過大な期待と情報過多による実際の暮らしとのギャップ、そして何よりも人間関係の煩雑さに翻弄されて田舎暮らしをあきらめてしまう人も多いと聞いています。

それでは、田舎暮らしを続けられる人とはどんな人なのか?。

以前、私のホームページで2軒の田舎の空き家情報を出したことがありました。
その時は、そこそこの方々が空き家を見学にいらっしゃいました。
世の中には色々な価値観を持った方がいるものだな・・・そんな方々とお話をさせていただき、そんなことを思ったものでした。

「田舎暮らしをしたい」と言う事で、空き家を見に来られる方々のお考えも様々です。
随分自分勝手なことをおっしゃる方もいらっしゃいました。
とても紳士的で感じの良い方もいらっしゃいました。
しかし、田舎暮らしに対する思いは皆さん少しづつ異なります。
そして、2軒の家をお借りになるのを決められたお二組には共通項がありました。
お二組とも、家をご覧になってその場で即決でした。

即決されたお二組に共通するのは、「田舎暮らしをする」事が最初から決まっていた方々でした。
「田舎暮らし、いいな~」と言う単なる憧れや、その時の気分ではなく、「私達はどこかで田舎暮らしをするんだ」と言う決意があって、どこかで田舎暮らしをすると言う事をすでにお決めになっていらっしゃったようなのです。
そして、私がお会いした印象も、「この方々に来て欲しいな~」、「きっとこの方々だったら田舎でもうまくやって行けるだろうな~」と思えるような方々で、田舎へ移住する事にあまり不安は抱いておられないようでした。

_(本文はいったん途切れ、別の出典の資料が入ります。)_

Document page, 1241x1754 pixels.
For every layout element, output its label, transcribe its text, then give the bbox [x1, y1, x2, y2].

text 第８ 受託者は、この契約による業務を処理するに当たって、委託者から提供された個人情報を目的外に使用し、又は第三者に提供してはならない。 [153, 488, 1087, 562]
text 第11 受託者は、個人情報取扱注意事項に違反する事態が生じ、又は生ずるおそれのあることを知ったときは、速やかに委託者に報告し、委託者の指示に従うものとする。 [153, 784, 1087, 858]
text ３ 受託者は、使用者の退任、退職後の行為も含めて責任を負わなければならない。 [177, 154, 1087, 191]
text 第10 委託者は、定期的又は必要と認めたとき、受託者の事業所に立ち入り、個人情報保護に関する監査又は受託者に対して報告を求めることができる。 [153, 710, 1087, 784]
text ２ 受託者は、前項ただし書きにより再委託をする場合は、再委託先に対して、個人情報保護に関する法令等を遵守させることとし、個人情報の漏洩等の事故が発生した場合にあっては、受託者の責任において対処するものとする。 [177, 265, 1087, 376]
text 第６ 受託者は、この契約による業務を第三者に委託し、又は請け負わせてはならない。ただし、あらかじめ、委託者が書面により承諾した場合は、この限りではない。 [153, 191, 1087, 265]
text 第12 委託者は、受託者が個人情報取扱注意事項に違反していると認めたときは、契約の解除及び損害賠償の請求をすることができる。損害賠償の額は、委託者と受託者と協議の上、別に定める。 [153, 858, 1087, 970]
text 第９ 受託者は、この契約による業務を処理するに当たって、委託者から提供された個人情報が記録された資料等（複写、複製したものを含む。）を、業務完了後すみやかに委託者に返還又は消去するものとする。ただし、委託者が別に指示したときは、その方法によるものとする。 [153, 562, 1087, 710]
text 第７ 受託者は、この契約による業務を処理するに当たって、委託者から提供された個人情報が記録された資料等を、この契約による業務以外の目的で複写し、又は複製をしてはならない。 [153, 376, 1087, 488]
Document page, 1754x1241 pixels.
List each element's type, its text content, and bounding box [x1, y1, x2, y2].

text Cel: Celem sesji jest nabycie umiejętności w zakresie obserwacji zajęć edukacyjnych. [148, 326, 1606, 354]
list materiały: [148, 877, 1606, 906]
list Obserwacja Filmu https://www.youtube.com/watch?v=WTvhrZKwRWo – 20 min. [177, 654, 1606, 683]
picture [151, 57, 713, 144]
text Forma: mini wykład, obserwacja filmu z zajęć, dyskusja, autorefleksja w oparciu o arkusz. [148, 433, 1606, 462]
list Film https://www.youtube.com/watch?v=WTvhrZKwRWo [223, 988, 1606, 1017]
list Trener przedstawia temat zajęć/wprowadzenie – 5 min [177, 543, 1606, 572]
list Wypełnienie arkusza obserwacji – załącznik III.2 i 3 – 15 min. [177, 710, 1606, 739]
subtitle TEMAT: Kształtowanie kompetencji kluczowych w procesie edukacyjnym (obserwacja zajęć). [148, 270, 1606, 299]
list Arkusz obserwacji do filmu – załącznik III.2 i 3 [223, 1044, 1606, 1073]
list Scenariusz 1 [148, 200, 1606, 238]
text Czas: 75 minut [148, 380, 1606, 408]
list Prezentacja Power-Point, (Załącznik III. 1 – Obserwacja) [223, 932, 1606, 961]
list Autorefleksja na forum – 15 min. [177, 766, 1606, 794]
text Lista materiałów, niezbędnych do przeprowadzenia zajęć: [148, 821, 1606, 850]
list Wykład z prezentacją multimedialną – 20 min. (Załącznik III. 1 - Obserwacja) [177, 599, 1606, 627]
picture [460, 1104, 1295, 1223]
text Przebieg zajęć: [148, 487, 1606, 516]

濃過ぎてわずらわしい人付き合いや、田舎ならではのよくわからない生活費用、買い物の不便さや病院までの距離など、一通りのデメリットはご説明させて頂いたのですが、それらの悪要素?はあまり大きな問題では無いようでした。
もっと軽い乗りのような気がしました。
「国内にいるんだからそんなに大それた事をしたわけでは無いさ」見たいな感じです。

実は、居住の本拠を移す時、この軽さが最も大切です。
あまり真剣に考えてしまうとどうしても現状を変えることはできません。
「もう20~30年、好きなことをして生きたい」が正直な気持ちなのでしょう。
好きなことをするためには当然多少のリスクは付いて回ります。
そのリスクを当たり前のように軽く捕らえて「チョット田舎へでも住んで見るか?」と、そんな乗りで移住をお決めいただいているのでしょう?。
これは正解かも知れません、ダメならまたどこかを探せば良いのですから。

即決をされた方々は、年齢的に、今更職を求めたり、子育てをする訳ではありません。
余生を送るのに、もう地位や身分や余分なお金は必要無いのです。
最も必要なのは「時間」なのです。
もう人生の残りはそれほど多くはありません。
過ぎてしまった時間の方がはるかに長いのです。
そこに思いを寄せれば行動には迷いは出なくなります。
この先人様に迷惑を掛けるようなことは無さそうだし、世の中に貢献しようとしても年齢的にそれほどのことはできそうにありません。
ならば、ご夫婦で、残された時間を楽しむためだけに使っても悪くは無いと思います。
「自分の時間をどう使おうと誰にも文句は言われない筈」と考えるとうんと気が楽になるのです。

あーでもない、こーでもないと考えていると、何もできません。
人生なんて、子育てさえ終えてしまえばそれほど重さは無いのかも知れません。

半面、「考えて見ます」とお返事をして帰られた方々は、「考えてみます」ではなく「やはりちょっと!」と言う事で、私が見る限り「田舎暮らし」に対する覚悟ができておられないようでした。
「まあ、どんなもんか?、ちょっと見てみるか?」程度の、続に言う「ひやかし」ですね。

私の場合は「子育て」の最中に、いや、その「子育て」が主な目的で田舎に移住してきたわけで、かなり特殊な事情があったのですが、「定年退職後の余生を田舎でのんびり」なんて余裕しゃくしゃくの方々には田舎暮らしも良いかもしれません。